|Pool Noodle Hell|
The approach is a very interesting one. The first day begins with a bunch of classroom lecture on the equine eye, vision, and how horses spook. You can pretty much predict when/where/how a horse will spook by where an object is in relation to the horse. That, combined with some body awareness demonstrated by light "liberty" work in a round-pen using the eye-sight principles, you begin to understand when and how your horse sees objects and how he reacts to them.
From there, we mount up and begin with basic mounted drill maneuvers. Everything is done at a walk, and initially in a single file line, and progresses to a paired line. The idea is to get the rider to start looking ahead and placing the horse where it needs to be, and also to get the horses working together. This was a major win for Finn, who has never been in an arena with more than 1 horse at a time. So he had to learn how to cope with horses in front of and behind him (lots of attempts at kicking others, but as he settled into his job, he forgot all about that), next to him, and coming at him.
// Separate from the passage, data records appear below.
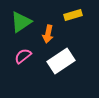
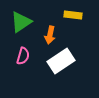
yellow rectangle: rotated 24 degrees clockwise
orange arrow: moved 2 px right, 1 px down
pink semicircle: rotated 144 degrees clockwise
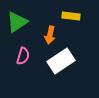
yellow rectangle: moved 2 px left, 1 px down
green triangle: moved 4 px left
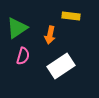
green triangle: moved 6 px down
white rectangle: moved 5 px down
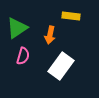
white rectangle: rotated 20 degrees counterclockwise
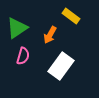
yellow rectangle: rotated 30 degrees clockwise
orange arrow: rotated 18 degrees clockwise
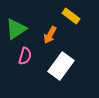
green triangle: moved 1 px left, 1 px down
pink semicircle: moved 2 px right
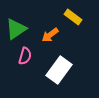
yellow rectangle: moved 2 px right, 1 px down
orange arrow: rotated 24 degrees clockwise
white rectangle: moved 2 px left, 4 px down
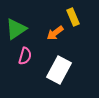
yellow rectangle: rotated 30 degrees clockwise
orange arrow: moved 5 px right, 2 px up
white rectangle: rotated 8 degrees counterclockwise
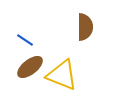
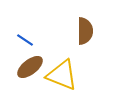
brown semicircle: moved 4 px down
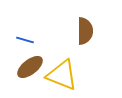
blue line: rotated 18 degrees counterclockwise
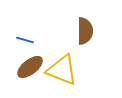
yellow triangle: moved 5 px up
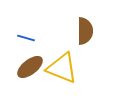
blue line: moved 1 px right, 2 px up
yellow triangle: moved 2 px up
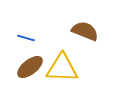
brown semicircle: rotated 68 degrees counterclockwise
yellow triangle: rotated 20 degrees counterclockwise
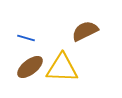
brown semicircle: rotated 48 degrees counterclockwise
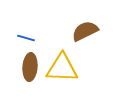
brown ellipse: rotated 48 degrees counterclockwise
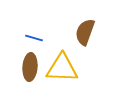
brown semicircle: moved 1 px down; rotated 44 degrees counterclockwise
blue line: moved 8 px right
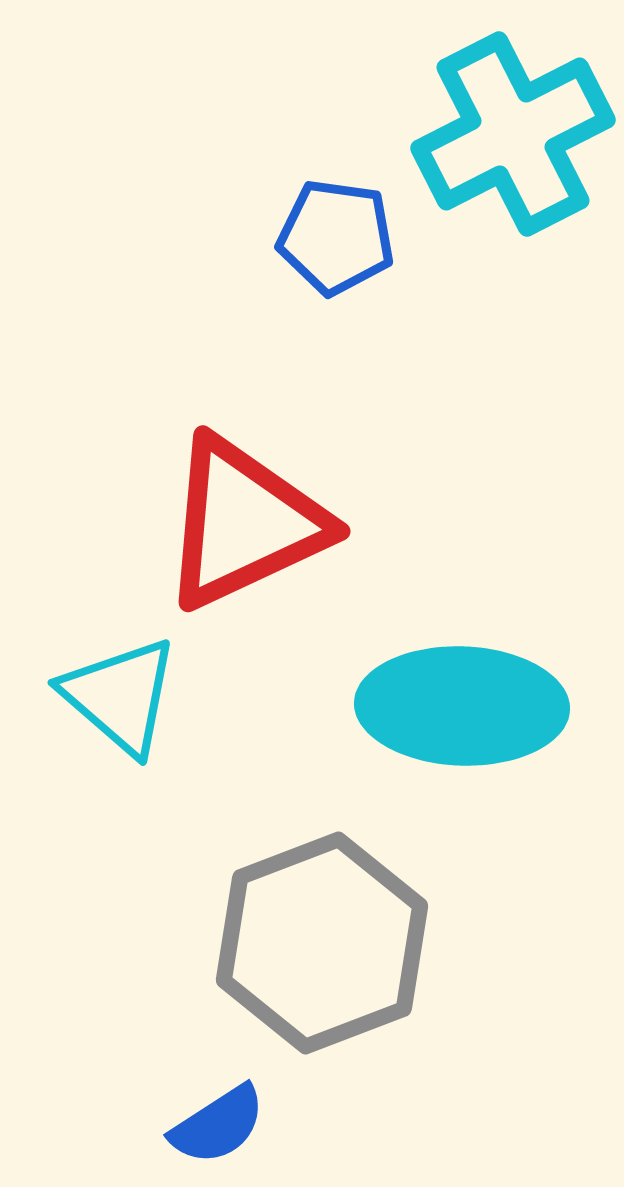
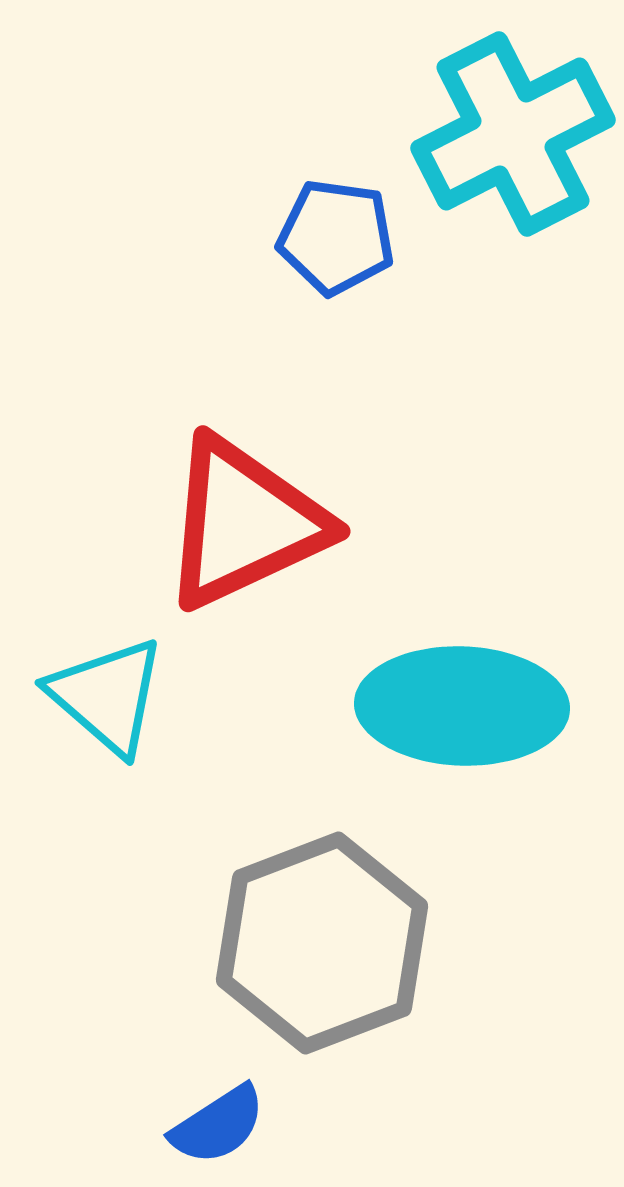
cyan triangle: moved 13 px left
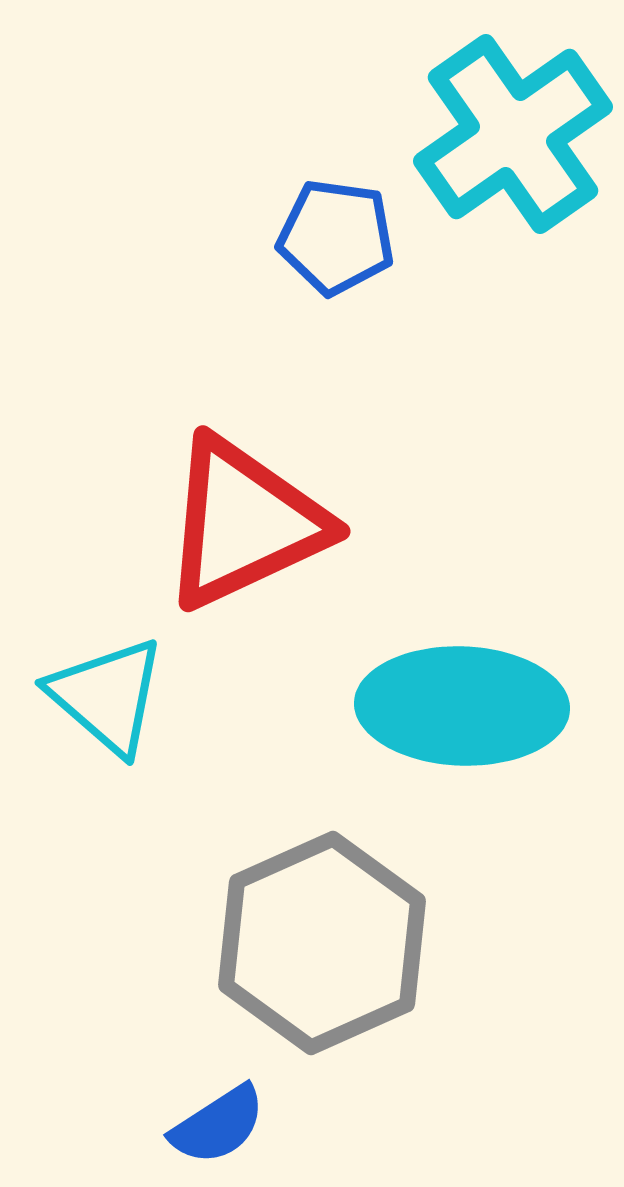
cyan cross: rotated 8 degrees counterclockwise
gray hexagon: rotated 3 degrees counterclockwise
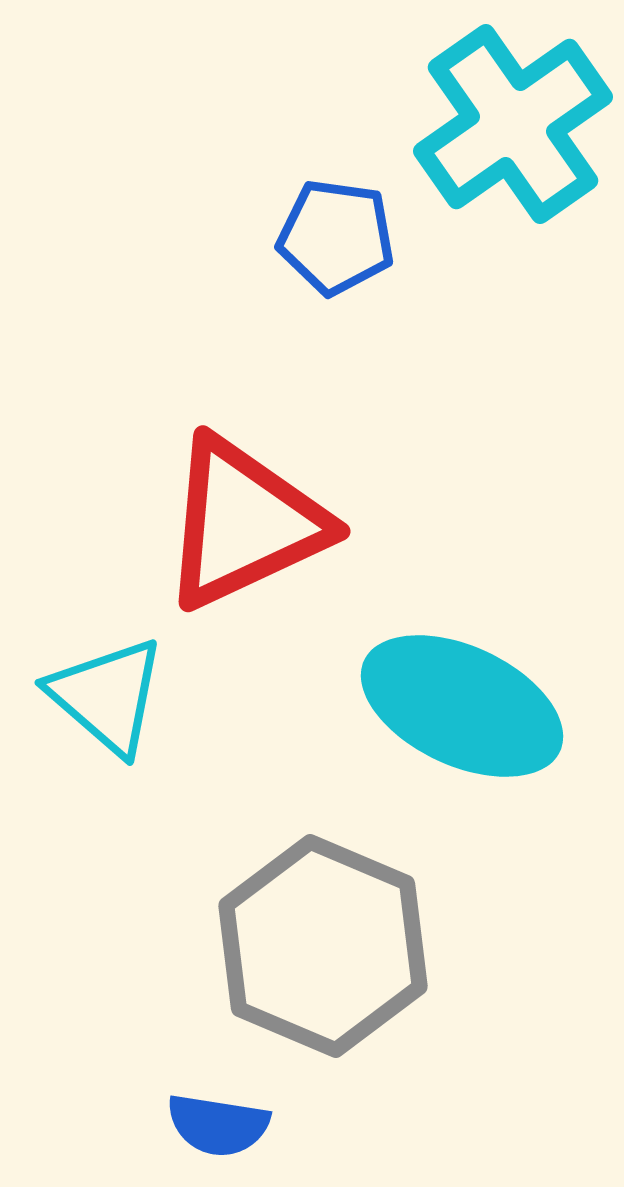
cyan cross: moved 10 px up
cyan ellipse: rotated 23 degrees clockwise
gray hexagon: moved 1 px right, 3 px down; rotated 13 degrees counterclockwise
blue semicircle: rotated 42 degrees clockwise
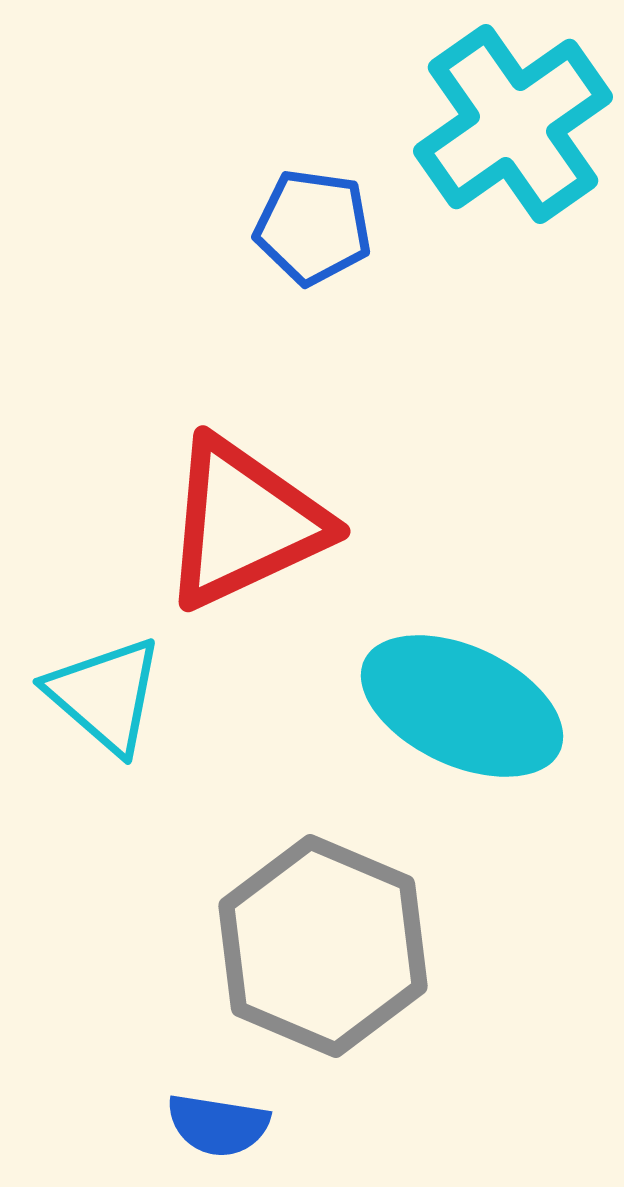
blue pentagon: moved 23 px left, 10 px up
cyan triangle: moved 2 px left, 1 px up
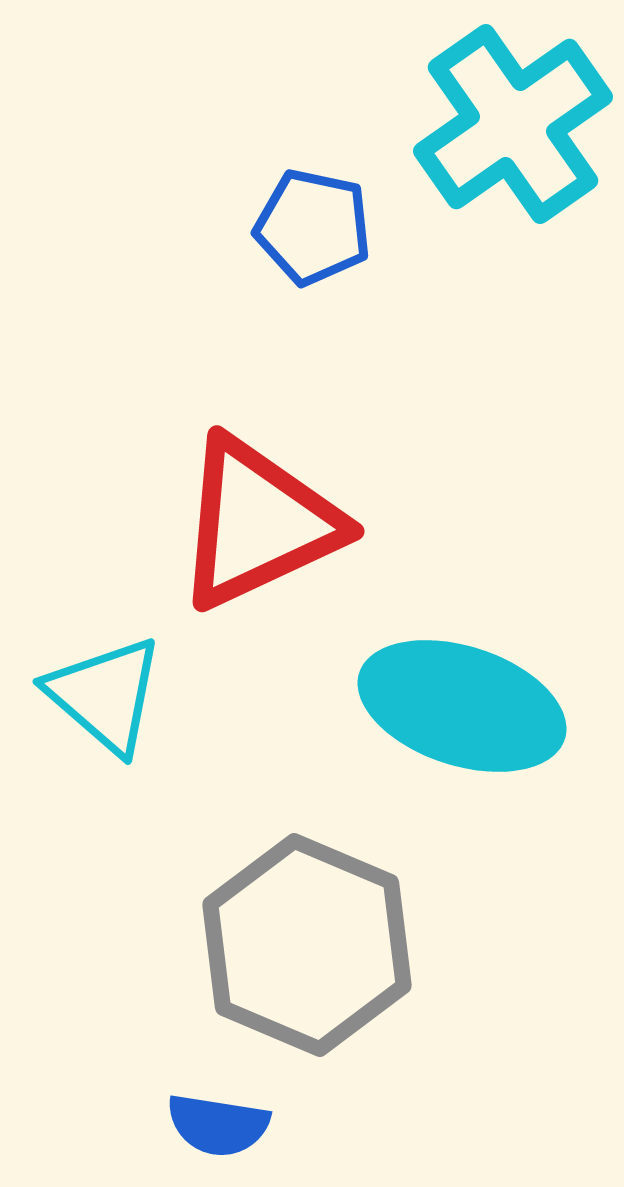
blue pentagon: rotated 4 degrees clockwise
red triangle: moved 14 px right
cyan ellipse: rotated 7 degrees counterclockwise
gray hexagon: moved 16 px left, 1 px up
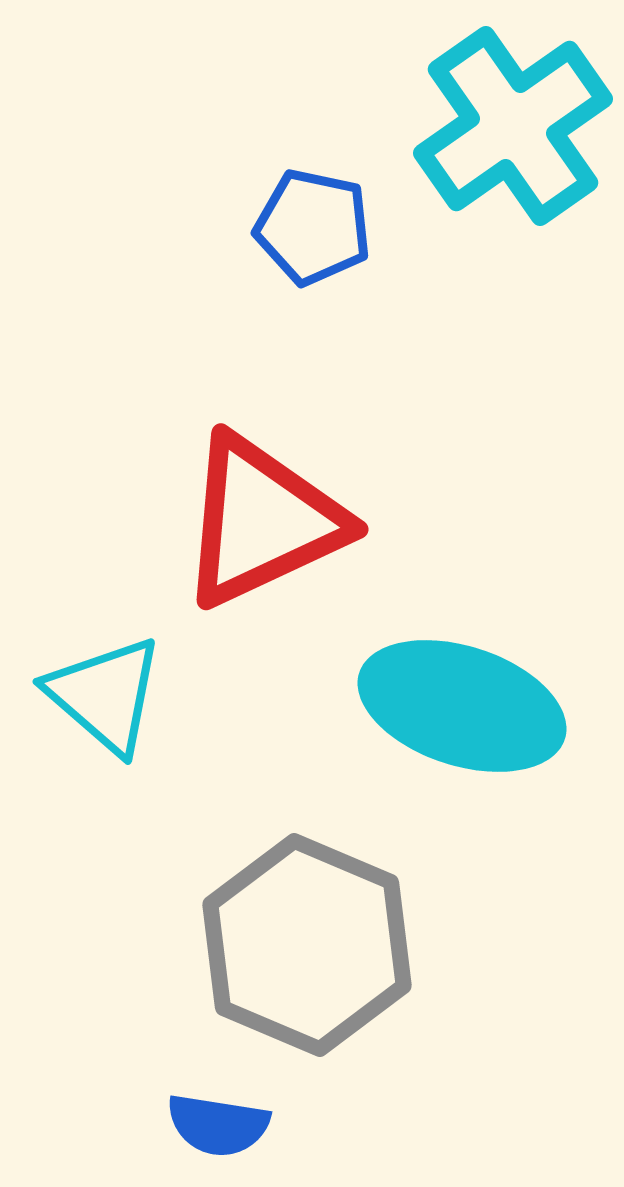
cyan cross: moved 2 px down
red triangle: moved 4 px right, 2 px up
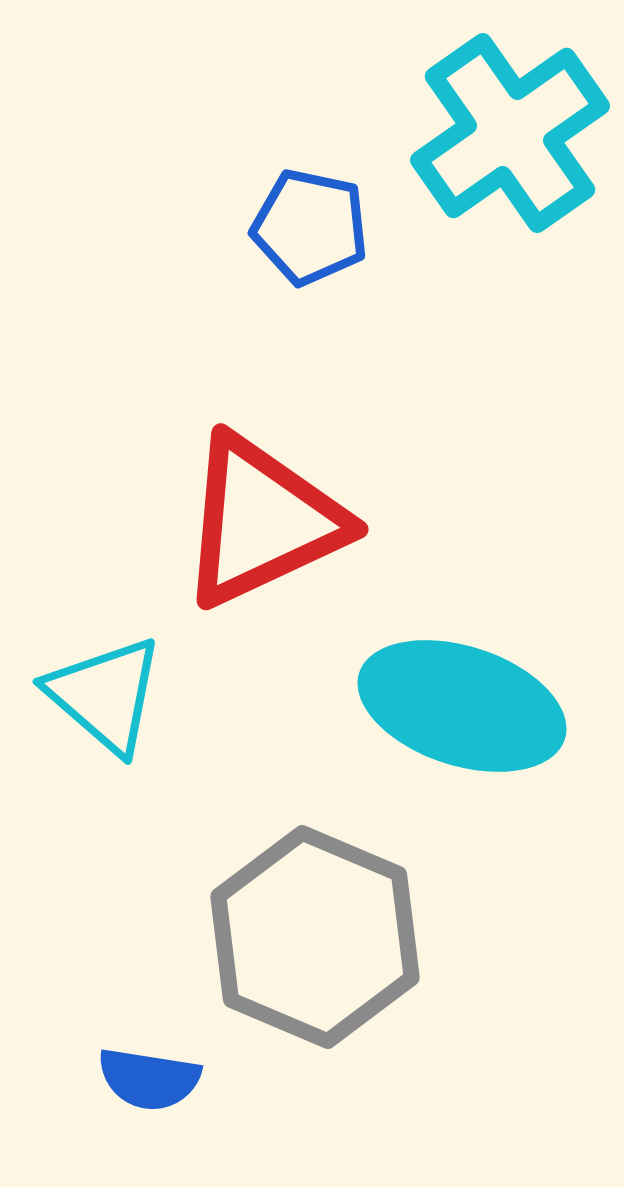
cyan cross: moved 3 px left, 7 px down
blue pentagon: moved 3 px left
gray hexagon: moved 8 px right, 8 px up
blue semicircle: moved 69 px left, 46 px up
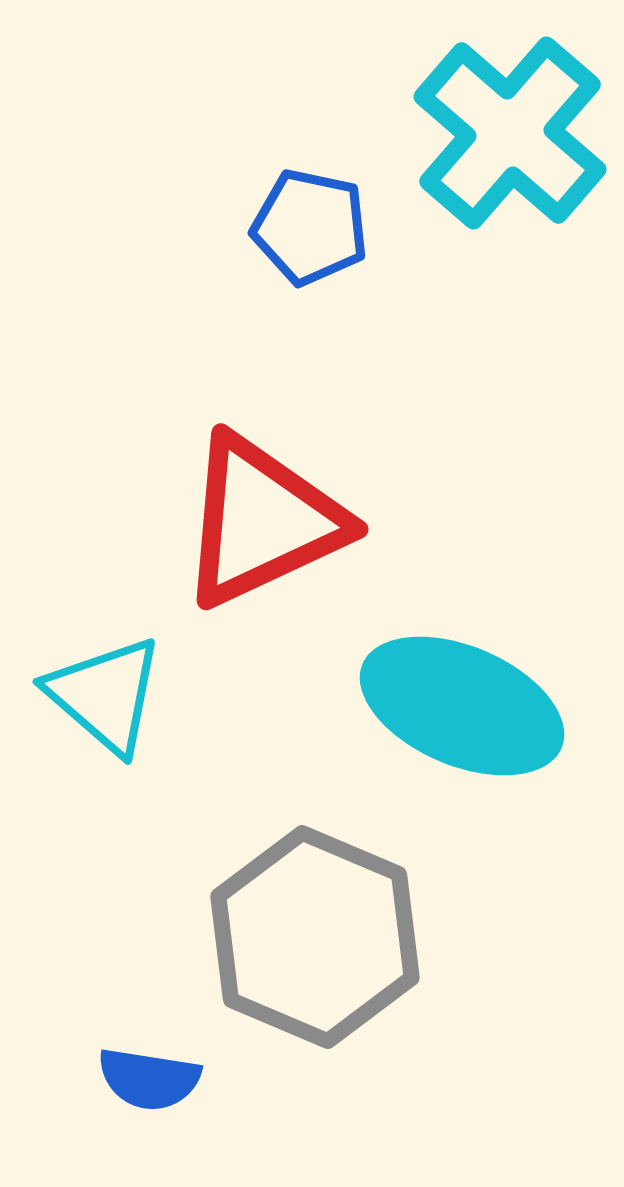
cyan cross: rotated 14 degrees counterclockwise
cyan ellipse: rotated 5 degrees clockwise
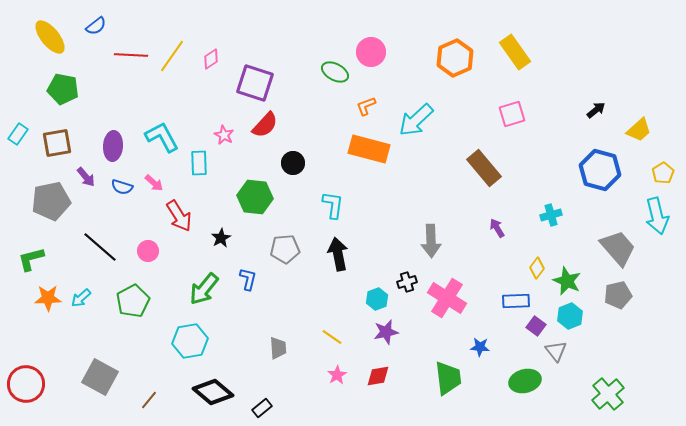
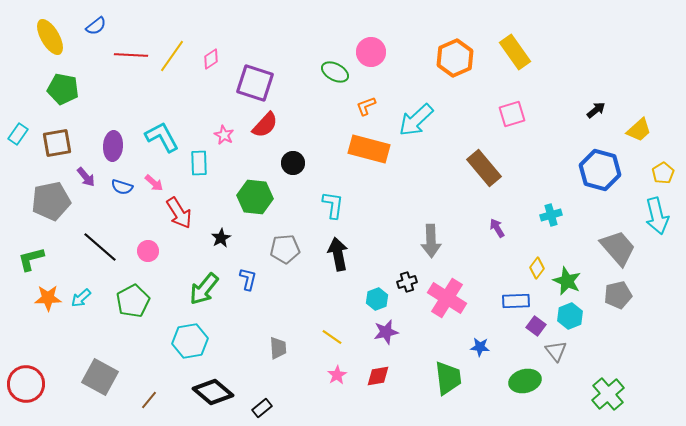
yellow ellipse at (50, 37): rotated 9 degrees clockwise
red arrow at (179, 216): moved 3 px up
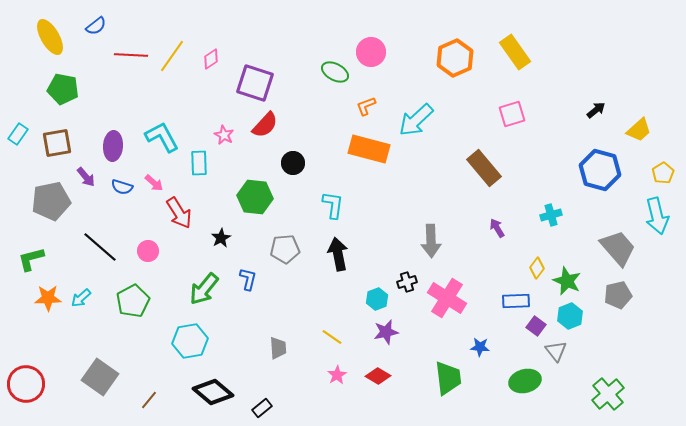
red diamond at (378, 376): rotated 40 degrees clockwise
gray square at (100, 377): rotated 6 degrees clockwise
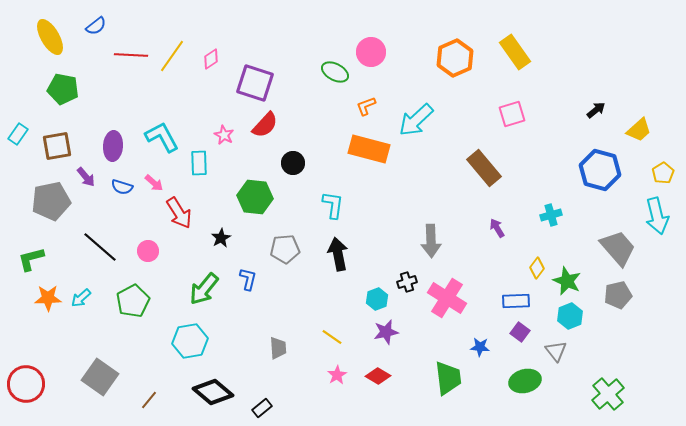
brown square at (57, 143): moved 3 px down
purple square at (536, 326): moved 16 px left, 6 px down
Once the horses are settled and "bored" with the drill work, Bill begins to introduce basic obstacles- a pole on the ground, or a piece of plywood. We go over it again and again, until the horses are bored. If one horse balks (mine), the rest of the participants are instructed to move around us and leave us behind. Eventually, after seeing the other horses go, Finn tries it too.
And so it goes, as the horses get "bored" with the new stimuli, Bill introduces bigger and badder stuff. We move from objects below, to objects above (a hanging tarp or carwash), and objects to the side- like pool noodles sticking out. And then we bring in the sensory objects - police car flashing lights, siren, dog barking, fire, and smoke bombs.
Day 1 could be summarized as a giant melt-down. We spent the majority of the clinic rearing, bucking, kicking out, running backwards, sideways.... anything but forward. Finn escalates from being afraid to being a fighter, very, very quickly. And once he thinks he cannot do something, he WILL NOT try, not even the slightest bit. Thank goodness for Bill, who was there to help us break the pattern of behavior.
Day 2 started out rough, but Finn quickly became engaged in the activity and was perky and forward and wanted to try to go through it. This was a great change. The problem, however, is that he is still resistant to being told what to do. He went through because he wanted to, not because I asked him. But still, a happy willing attitude is a good change and a stepping stone to the elusive submission I seek.
He's by no means "fixed" but I learned some valuable lessons:
#1 I know what the problem is
#2 I can ride through the tantrums
#3 I know what works to break the cycle and help him gain confidence
Some pictures from Day 2:
|Finn liked the fire lines the best, I think!!|
|These pool noodles were THE scariest thing for him to overcome, but he did it!|
|Walking out of the smoke bomb|
Interested in learning more? Go to:
http://www.mountedpolice.org/ or Facebook page: https://www.facebook.com/mountedpolice
I would definitely attend this clinic again with both of my horses. The clinic is not really about the obstacles at all. It really does a great job of exposing holes and offers a safe and welcoming place to address those gaps. I definitely have my work cut out for me with this little guy, but I think we both left with more confidence in both ourselves and one another.